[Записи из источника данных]

- - - - - - -

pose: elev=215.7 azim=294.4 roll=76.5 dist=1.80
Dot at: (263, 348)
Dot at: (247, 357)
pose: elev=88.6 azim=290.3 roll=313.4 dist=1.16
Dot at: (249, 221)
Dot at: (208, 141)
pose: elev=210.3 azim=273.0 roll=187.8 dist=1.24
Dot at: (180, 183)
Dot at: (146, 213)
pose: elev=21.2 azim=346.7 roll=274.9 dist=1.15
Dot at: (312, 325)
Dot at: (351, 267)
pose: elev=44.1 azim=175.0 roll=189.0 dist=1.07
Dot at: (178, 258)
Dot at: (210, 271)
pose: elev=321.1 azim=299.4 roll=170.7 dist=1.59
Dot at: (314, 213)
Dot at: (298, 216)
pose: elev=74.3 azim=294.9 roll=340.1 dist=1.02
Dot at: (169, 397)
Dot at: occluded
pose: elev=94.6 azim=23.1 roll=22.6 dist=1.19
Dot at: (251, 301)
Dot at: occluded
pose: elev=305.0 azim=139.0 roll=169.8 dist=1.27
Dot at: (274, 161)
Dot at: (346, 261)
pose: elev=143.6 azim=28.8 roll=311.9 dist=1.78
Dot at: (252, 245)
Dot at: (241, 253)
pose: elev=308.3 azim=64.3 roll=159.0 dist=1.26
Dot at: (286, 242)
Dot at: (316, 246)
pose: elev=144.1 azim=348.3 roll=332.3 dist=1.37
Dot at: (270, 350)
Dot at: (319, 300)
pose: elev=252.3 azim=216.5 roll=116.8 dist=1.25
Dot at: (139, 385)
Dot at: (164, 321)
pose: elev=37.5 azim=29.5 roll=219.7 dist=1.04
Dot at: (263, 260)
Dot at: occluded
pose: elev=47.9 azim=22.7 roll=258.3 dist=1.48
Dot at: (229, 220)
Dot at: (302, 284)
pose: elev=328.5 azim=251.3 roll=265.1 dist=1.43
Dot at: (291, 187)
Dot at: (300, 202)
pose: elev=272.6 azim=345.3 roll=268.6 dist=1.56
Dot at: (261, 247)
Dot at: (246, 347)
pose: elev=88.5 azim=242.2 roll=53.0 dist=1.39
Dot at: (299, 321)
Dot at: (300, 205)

- - - - - - -

**ЗАДАНИЕ:** Перепишите все записи в виде таблицы Markdown с двумя столбцами: «№» для порядкового номера и «Строка» для самой строки. Пустые строки в таблицу не включайте.

**ОТВЕТ НА ЗАДАНИЕ:**
| № | Строка |
|---|---|
| 1 | pose: elev=215.7 azim=294.4 roll=76.5 dist=1.80 |
| 2 | Dot at: (263, 348) |
| 3 | Dot at: (247, 357) |
| 4 | pose: elev=88.6 azim=290.3 roll=313.4 dist=1.16 |
| 5 | Dot at: (249, 221) |
| 6 | Dot at: (208, 141) |
| 7 | pose: elev=210.3 azim=273.0 roll=187.8 dist=1.24 |
| 8 | Dot at: (180, 183) |
| 9 | Dot at: (146, 213) |
| 10 | pose: elev=21.2 azim=346.7 roll=274.9 dist=1.15 |
| 11 | Dot at: (312, 325) |
| 12 | Dot at: (351, 267) |
| 13 | pose: elev=44.1 azim=175.0 roll=189.0 dist=1.07 |
| 14 | Dot at: (178, 258) |
| 15 | Dot at: (210, 271) |
| 16 | pose: elev=321.1 azim=299.4 roll=170.7 dist=1.59 |
| 17 | Dot at: (314, 213) |
| 18 | Dot at: (298, 216) |
| 19 | pose: elev=74.3 azim=294.9 roll=340.1 dist=1.02 |
| 20 | Dot at: (169, 397) |
| 21 | Dot at: occluded |
| 22 | pose: elev=94.6 azim=23.1 roll=22.6 dist=1.19 |
| 23 | Dot at: (251, 301) |
| 24 | Dot at: occluded |
| 25 | pose: elev=305.0 azim=139.0 roll=169.8 dist=1.27 |
| 26 | Dot at: (274, 161) |
| 27 | Dot at: (346, 261) |
| 28 | pose: elev=143.6 azim=28.8 roll=311.9 dist=1.78 |
| 29 | Dot at: (252, 245) |
| 30 | Dot at: (241, 253) |
| 31 | pose: elev=308.3 azim=64.3 roll=159.0 dist=1.26 |
| 32 | Dot at: (286, 242) |
| 33 | Dot at: (316, 246) |
| 34 | pose: elev=144.1 azim=348.3 roll=332.3 dist=1.37 |
| 35 | Dot at: (270, 350) |
| 36 | Dot at: (319, 300) |
| 37 | pose: elev=252.3 azim=216.5 roll=116.8 dist=1.25 |
| 38 | Dot at: (139, 385) |
| 39 | Dot at: (164, 321) |
| 40 | pose: elev=37.5 azim=29.5 roll=219.7 dist=1.04 |
| 41 | Dot at: (263, 260) |
| 42 | Dot at: occluded |
| 43 | pose: elev=47.9 azim=22.7 roll=258.3 dist=1.48 |
| 44 | Dot at: (229, 220) |
| 45 | Dot at: (302, 284) |
| 46 | pose: elev=328.5 azim=251.3 roll=265.1 dist=1.43 |
| 47 | Dot at: (291, 187) |
| 48 | Dot at: (300, 202) |
| 49 | pose: elev=272.6 azim=345.3 roll=268.6 dist=1.56 |
| 50 | Dot at: (261, 247) |
| 51 | Dot at: (246, 347) |
| 52 | pose: elev=88.5 azim=242.2 roll=53.0 dist=1.39 |
| 53 | Dot at: (299, 321) |
| 54 | Dot at: (300, 205) |